··· DATASET EXCERPT ···
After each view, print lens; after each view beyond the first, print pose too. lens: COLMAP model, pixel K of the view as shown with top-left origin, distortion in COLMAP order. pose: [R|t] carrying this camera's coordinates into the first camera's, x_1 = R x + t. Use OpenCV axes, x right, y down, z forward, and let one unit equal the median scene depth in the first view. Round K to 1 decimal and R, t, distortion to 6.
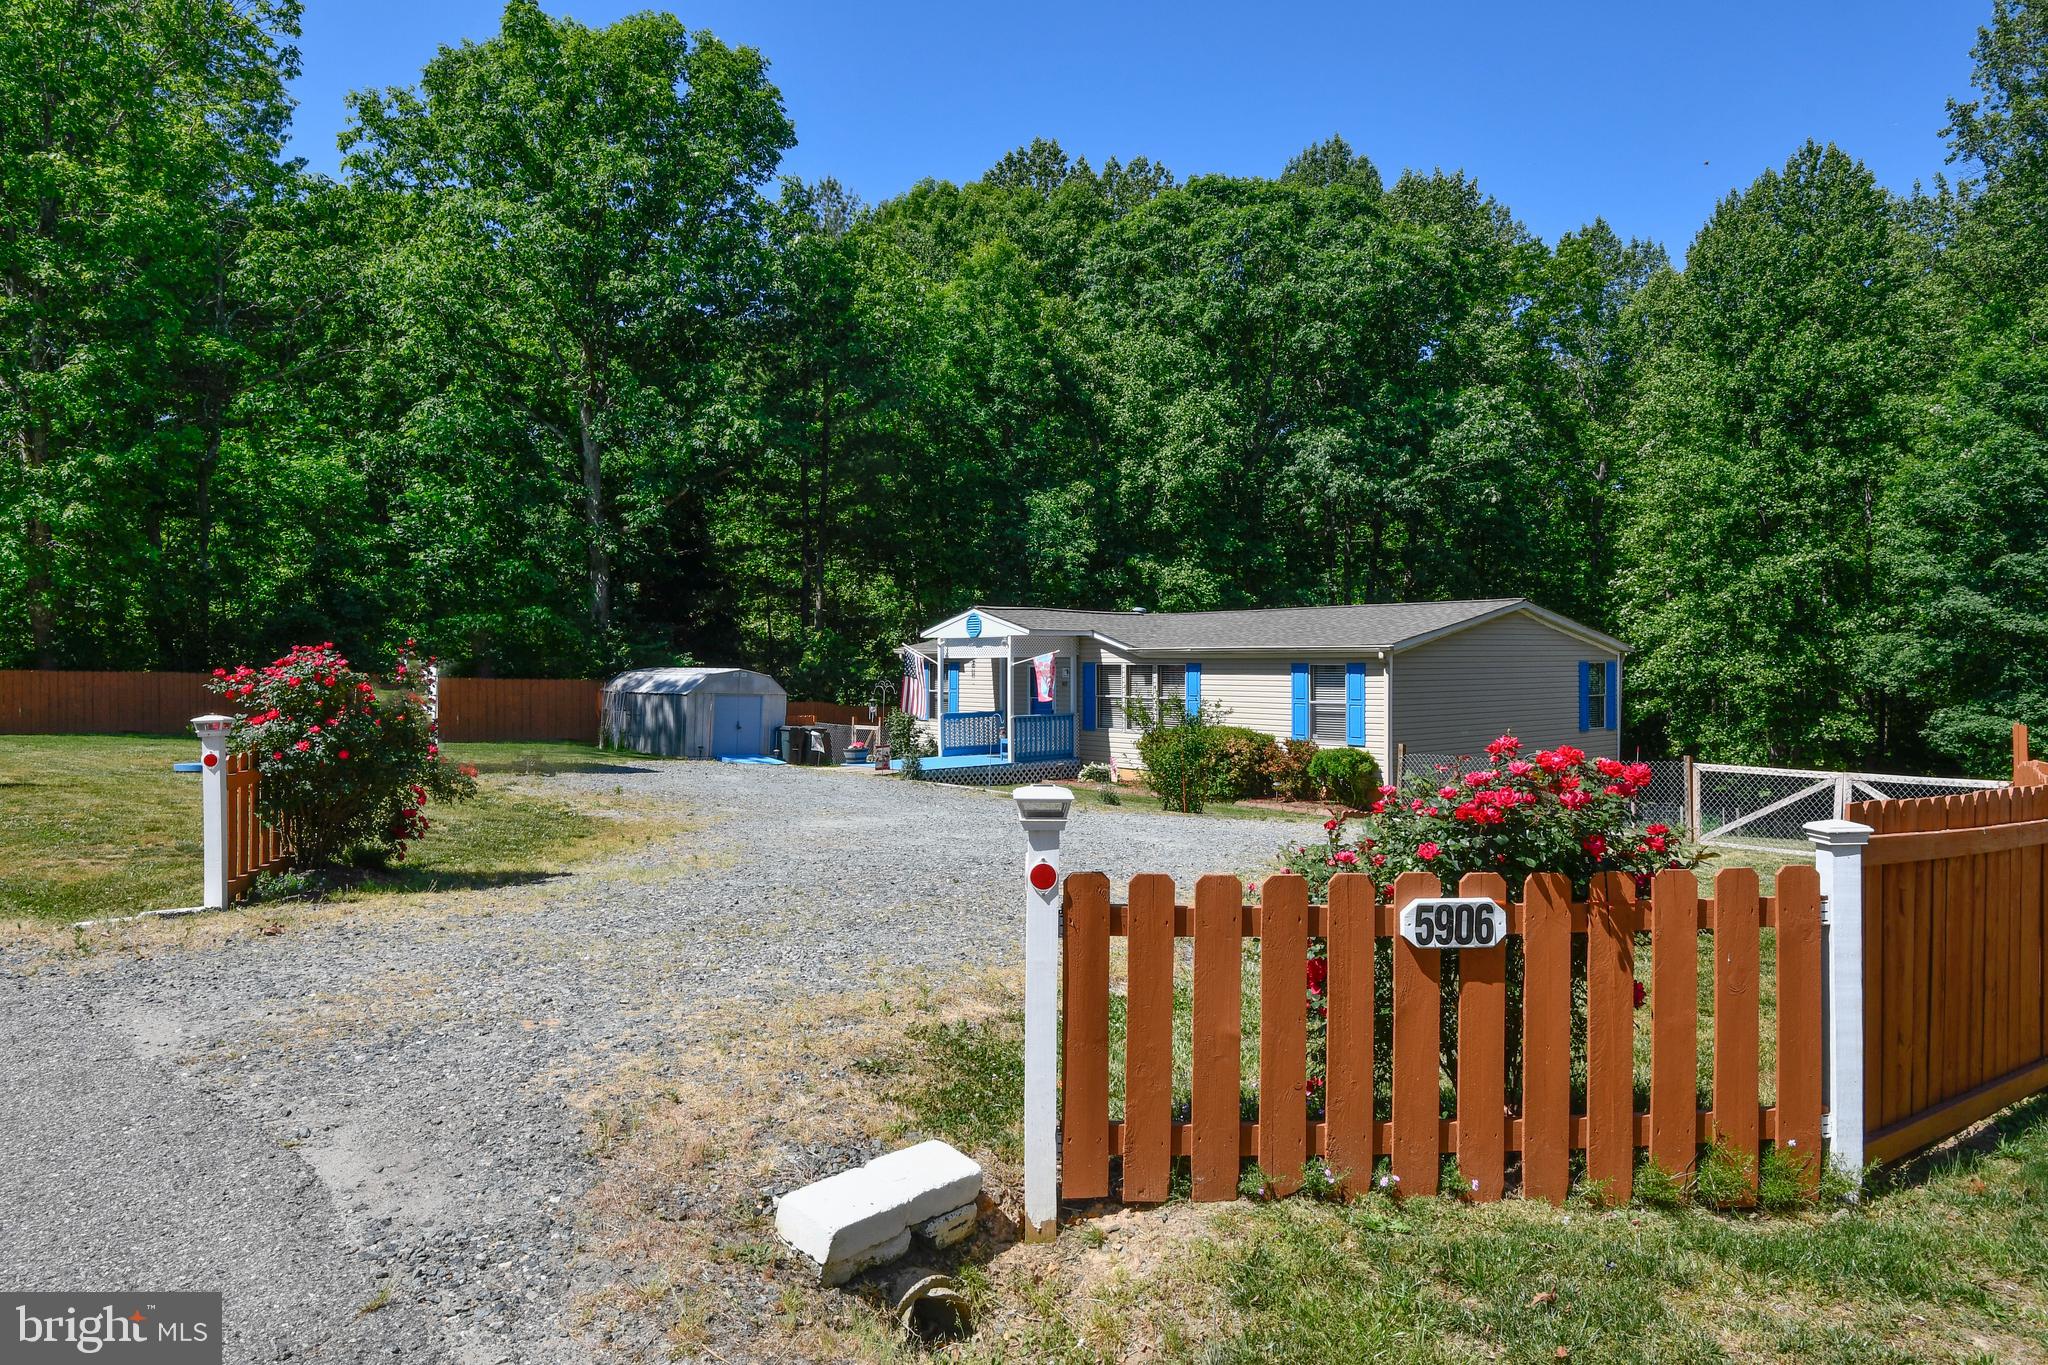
lens RADIAL K [[1289.9, 0, 1020.2], [0, 1289.9, 678.6], [0, 0, 1]] dist [0.027771, -0.045072]
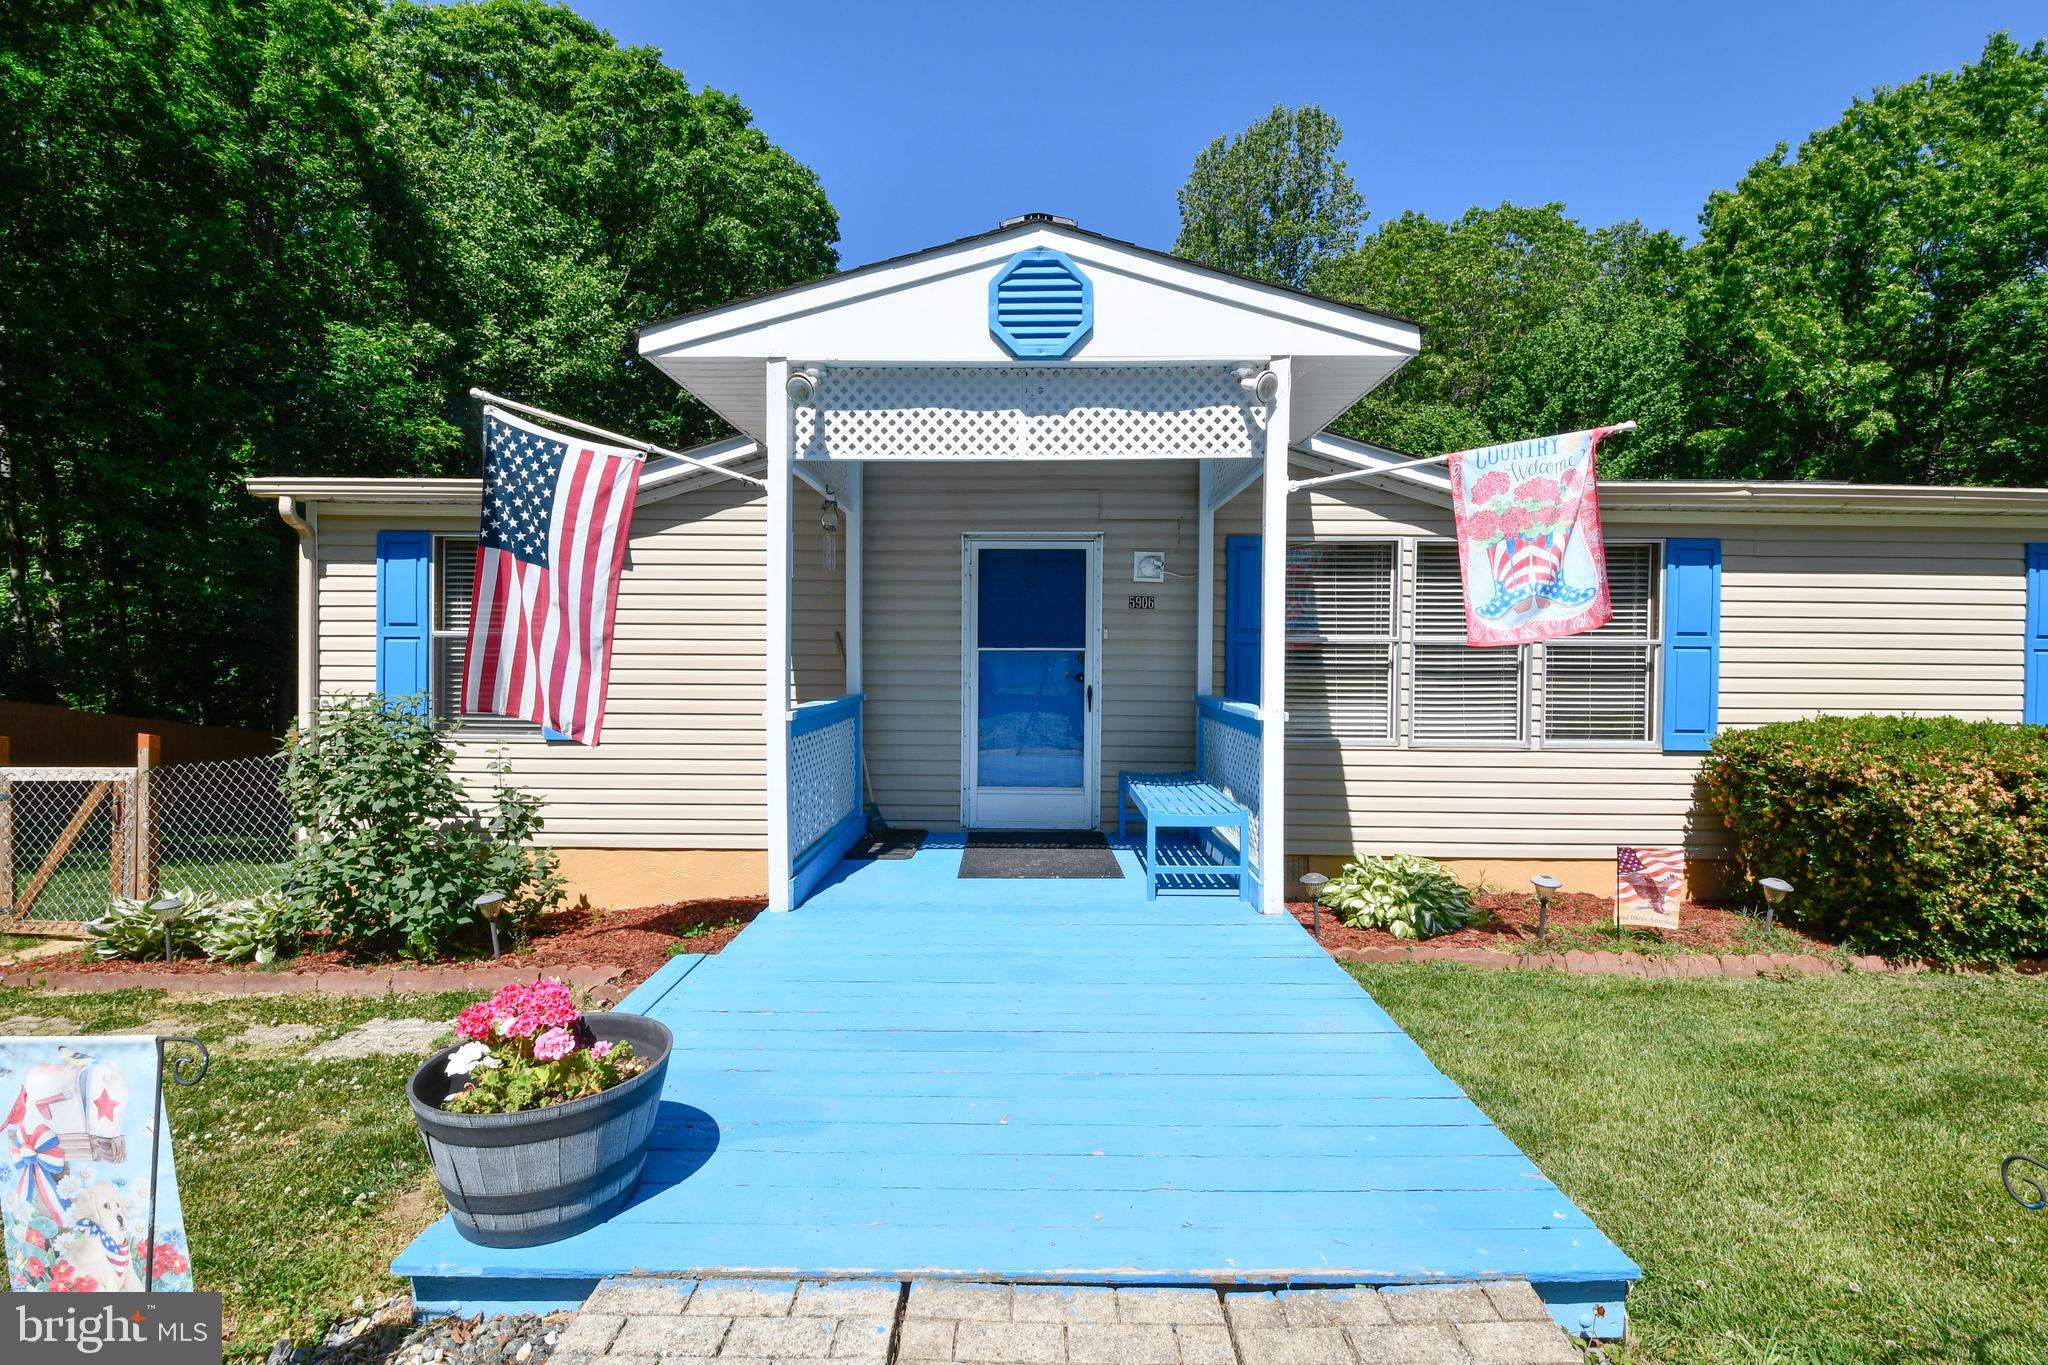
lens RADIAL K [[912.7, 0, 1016.8], [0, 912.7, 673.9], [0, 0, 1]] dist [-0.000030, -0.017462]
pose [[0.671788, -0.007508, 0.740705, -0.081376], [0.003484, 0.999970, 0.006977, 0.010598], [-0.740735, -0.002107, 0.671794, 0.476230]]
···
** THE TASK **
Express the material above as a two-column CSV with the columns request and response. Give one row per request, with its text and its answer each in a single quoted field and line breaks replaced by spaces, and leave the pictures out.

** OUTPUT **
request,response
"After each view, print lens; after each view beyond the first, print pose too. lens: COLMAP model, pixel K of the view as shown with top-left origin, distortion in COLMAP order. pose: [R|t] carrying this camera's coordinates into the first camera's, x_1 = R x + t. Use OpenCV axes, x right, y down, z forward, and let one unit equal the median scene depth in the first view. Round K to 1 decimal and R, t, distortion to 6.","lens RADIAL K [[1289.9, 0, 1020.2], [0, 1289.9, 678.6], [0, 0, 1]] dist [0.027771, -0.045072] lens RADIAL K [[912.7, 0, 1016.8], [0, 912.7, 673.9], [0, 0, 1]] dist [-0.000030, -0.017462] pose [[0.671788, -0.007508, 0.740705, -0.081376], [0.003484, 0.999970, 0.006977, 0.010598], [-0.740735, -0.002107, 0.671794, 0.476230]]"